The longest-dated Fed funds futures contract with traded volume is May 2022. DataTrek said. At a closing price on Friday of 99.055, this implied a Fed funds rate of 4.5 basis points at that point, while Friday’s actual Fed funds rate was 9 basis points.
Contracts between October 2020 and April 2022 imply Fed Funds will be between 8-9 basis points through the end of 2020 and 4-8 basis points from January 2021 to April 2022, DataTrek said.

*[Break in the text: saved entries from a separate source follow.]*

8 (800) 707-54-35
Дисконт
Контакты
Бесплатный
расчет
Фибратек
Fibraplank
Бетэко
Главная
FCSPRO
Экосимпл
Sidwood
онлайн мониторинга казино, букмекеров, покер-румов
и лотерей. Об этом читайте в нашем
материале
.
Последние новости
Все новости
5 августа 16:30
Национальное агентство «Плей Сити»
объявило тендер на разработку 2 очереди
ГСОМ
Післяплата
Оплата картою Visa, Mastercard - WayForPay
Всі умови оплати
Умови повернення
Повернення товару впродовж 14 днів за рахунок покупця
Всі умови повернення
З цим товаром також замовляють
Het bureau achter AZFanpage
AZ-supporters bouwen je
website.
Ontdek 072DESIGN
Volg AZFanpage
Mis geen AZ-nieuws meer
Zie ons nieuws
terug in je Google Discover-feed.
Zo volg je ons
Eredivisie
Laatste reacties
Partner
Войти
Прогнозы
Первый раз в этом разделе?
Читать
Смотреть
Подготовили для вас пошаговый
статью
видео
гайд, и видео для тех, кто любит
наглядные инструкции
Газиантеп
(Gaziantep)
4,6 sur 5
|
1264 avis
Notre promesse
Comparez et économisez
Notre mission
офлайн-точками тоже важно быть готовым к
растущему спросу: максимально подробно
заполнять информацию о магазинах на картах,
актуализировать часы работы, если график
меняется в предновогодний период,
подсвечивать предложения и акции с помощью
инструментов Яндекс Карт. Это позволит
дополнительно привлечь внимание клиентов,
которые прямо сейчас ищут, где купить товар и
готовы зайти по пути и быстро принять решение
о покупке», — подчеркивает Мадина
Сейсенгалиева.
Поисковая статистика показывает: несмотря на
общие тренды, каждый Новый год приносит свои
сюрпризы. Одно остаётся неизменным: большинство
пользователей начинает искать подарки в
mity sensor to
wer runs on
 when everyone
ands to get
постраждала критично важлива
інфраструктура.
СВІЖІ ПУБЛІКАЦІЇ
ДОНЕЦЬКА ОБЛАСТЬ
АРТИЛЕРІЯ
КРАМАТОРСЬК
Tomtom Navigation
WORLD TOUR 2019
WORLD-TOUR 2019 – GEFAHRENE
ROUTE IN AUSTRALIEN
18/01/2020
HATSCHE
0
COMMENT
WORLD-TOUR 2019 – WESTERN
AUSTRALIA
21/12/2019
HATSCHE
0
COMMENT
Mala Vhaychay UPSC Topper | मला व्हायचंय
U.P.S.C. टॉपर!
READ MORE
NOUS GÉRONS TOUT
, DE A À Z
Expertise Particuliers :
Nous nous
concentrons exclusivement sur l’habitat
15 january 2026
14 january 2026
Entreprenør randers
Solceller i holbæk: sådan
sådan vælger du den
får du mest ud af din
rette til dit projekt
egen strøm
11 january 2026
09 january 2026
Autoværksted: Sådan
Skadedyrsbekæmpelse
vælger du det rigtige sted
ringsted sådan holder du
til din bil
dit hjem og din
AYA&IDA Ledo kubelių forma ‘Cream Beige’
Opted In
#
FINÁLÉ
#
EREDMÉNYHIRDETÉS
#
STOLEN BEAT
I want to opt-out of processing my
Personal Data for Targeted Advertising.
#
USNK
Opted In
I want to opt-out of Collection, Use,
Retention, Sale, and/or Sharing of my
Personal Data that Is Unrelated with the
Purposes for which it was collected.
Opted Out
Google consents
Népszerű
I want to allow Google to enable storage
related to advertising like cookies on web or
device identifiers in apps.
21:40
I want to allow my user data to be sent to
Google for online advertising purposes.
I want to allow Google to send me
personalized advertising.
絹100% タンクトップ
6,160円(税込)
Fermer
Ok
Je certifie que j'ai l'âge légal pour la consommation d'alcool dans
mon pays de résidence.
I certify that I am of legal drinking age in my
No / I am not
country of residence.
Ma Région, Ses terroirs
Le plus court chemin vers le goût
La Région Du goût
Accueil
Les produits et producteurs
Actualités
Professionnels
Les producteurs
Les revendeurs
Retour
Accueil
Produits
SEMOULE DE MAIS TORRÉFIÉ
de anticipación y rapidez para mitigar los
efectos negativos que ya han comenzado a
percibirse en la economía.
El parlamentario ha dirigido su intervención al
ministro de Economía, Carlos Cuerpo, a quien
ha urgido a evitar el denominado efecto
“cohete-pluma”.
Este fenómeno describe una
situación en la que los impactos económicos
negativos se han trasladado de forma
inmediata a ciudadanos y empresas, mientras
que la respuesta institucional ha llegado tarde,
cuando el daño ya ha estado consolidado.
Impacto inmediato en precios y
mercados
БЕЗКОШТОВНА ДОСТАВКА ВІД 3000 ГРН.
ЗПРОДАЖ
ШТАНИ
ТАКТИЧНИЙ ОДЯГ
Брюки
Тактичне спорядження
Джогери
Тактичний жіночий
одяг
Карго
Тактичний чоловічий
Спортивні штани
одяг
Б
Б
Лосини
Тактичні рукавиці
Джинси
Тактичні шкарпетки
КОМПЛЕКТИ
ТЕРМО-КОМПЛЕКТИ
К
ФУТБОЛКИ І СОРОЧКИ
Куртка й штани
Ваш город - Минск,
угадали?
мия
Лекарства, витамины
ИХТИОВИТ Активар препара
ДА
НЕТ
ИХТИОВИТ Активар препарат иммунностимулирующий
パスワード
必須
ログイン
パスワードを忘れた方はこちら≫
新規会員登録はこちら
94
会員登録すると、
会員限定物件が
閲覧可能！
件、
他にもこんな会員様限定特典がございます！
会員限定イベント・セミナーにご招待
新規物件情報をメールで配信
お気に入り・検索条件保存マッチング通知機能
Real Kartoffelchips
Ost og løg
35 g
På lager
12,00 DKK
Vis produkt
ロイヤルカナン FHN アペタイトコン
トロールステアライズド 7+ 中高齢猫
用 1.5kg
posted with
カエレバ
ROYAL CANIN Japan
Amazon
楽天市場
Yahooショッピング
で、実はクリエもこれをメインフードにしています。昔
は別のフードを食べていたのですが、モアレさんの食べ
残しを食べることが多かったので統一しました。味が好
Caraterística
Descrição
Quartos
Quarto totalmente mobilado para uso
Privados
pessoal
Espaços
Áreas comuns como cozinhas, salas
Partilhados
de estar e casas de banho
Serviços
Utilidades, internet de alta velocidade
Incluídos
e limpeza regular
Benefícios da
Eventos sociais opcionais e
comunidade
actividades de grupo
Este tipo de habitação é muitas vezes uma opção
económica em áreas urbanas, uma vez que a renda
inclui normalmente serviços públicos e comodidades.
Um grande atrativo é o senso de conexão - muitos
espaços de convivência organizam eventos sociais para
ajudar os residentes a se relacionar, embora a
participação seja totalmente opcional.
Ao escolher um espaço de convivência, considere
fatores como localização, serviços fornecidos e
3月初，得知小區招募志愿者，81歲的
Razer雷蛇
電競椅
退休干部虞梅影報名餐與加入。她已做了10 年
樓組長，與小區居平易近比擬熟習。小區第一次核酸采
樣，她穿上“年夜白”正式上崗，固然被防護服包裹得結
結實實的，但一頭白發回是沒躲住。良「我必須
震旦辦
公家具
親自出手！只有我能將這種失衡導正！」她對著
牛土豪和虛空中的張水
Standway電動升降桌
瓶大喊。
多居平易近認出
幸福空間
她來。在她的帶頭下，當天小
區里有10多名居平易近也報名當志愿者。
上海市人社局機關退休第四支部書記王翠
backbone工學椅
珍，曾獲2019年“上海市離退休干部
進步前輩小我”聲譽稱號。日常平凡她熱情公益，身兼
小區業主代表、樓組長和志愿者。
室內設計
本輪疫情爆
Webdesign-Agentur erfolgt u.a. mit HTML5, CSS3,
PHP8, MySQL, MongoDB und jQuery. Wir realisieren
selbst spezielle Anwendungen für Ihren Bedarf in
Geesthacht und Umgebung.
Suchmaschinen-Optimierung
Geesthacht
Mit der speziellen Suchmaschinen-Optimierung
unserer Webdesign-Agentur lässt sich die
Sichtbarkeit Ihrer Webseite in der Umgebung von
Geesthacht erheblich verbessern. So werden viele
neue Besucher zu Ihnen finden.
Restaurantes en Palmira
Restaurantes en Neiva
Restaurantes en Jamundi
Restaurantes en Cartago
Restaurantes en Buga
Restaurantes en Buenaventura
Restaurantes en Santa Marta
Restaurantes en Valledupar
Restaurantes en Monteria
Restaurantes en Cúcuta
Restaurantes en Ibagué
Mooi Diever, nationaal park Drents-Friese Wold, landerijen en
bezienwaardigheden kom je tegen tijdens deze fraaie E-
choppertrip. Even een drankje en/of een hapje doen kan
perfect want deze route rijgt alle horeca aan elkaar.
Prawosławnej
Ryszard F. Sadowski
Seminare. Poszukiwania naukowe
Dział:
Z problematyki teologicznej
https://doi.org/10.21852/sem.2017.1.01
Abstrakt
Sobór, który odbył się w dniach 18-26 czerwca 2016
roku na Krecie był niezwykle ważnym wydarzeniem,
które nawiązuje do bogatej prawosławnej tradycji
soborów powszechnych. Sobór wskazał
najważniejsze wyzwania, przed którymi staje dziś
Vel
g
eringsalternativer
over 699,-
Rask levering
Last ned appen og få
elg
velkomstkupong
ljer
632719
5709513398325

DataTrek contrasted the Fed funds futures curve with 2-year Treasuries, which tend to be most sensitive to the shift in expectations among traders for the path of US monetary policy.
Two-year Treasury yields have edged up to 0.154% this week, from August’s lows of 0.107%, but have barely moved for the past few months, since hitting a high of 0.22% in early June.
“That was essentially “peak confidence” that the US economy was recovering quickly,” DataTrek said. “A 0.16% effective yield (doesn’t) impute anything more than two years of Fed Funds similar to today’s 0-25 basis point range.”
Meanwhile, yields on the benchmark 10-year Treasury have risen to around 0.813% currently, from 0.505% in early August, marking a rise of almost 30 basis points, while the 30-year yield has risen by almost 50 basis points in that time to around 1.609%.
The widening gap between 2- and 30-year yields, which now stands at around 185 basis points, up from 150 basis points in early June, would suggest that fixed-income traders are betting on a material improvement in the US economy and that the shorter end of the Treasury curve will soon catch up. But, DataTrek points out, this is not necessarily the case.
“As much as the long end of the Treasury yield curve is starting to signal more market optimism about a US economic recovery, we’re nowhere near escape velocity for the short end of the curve,” Colas said.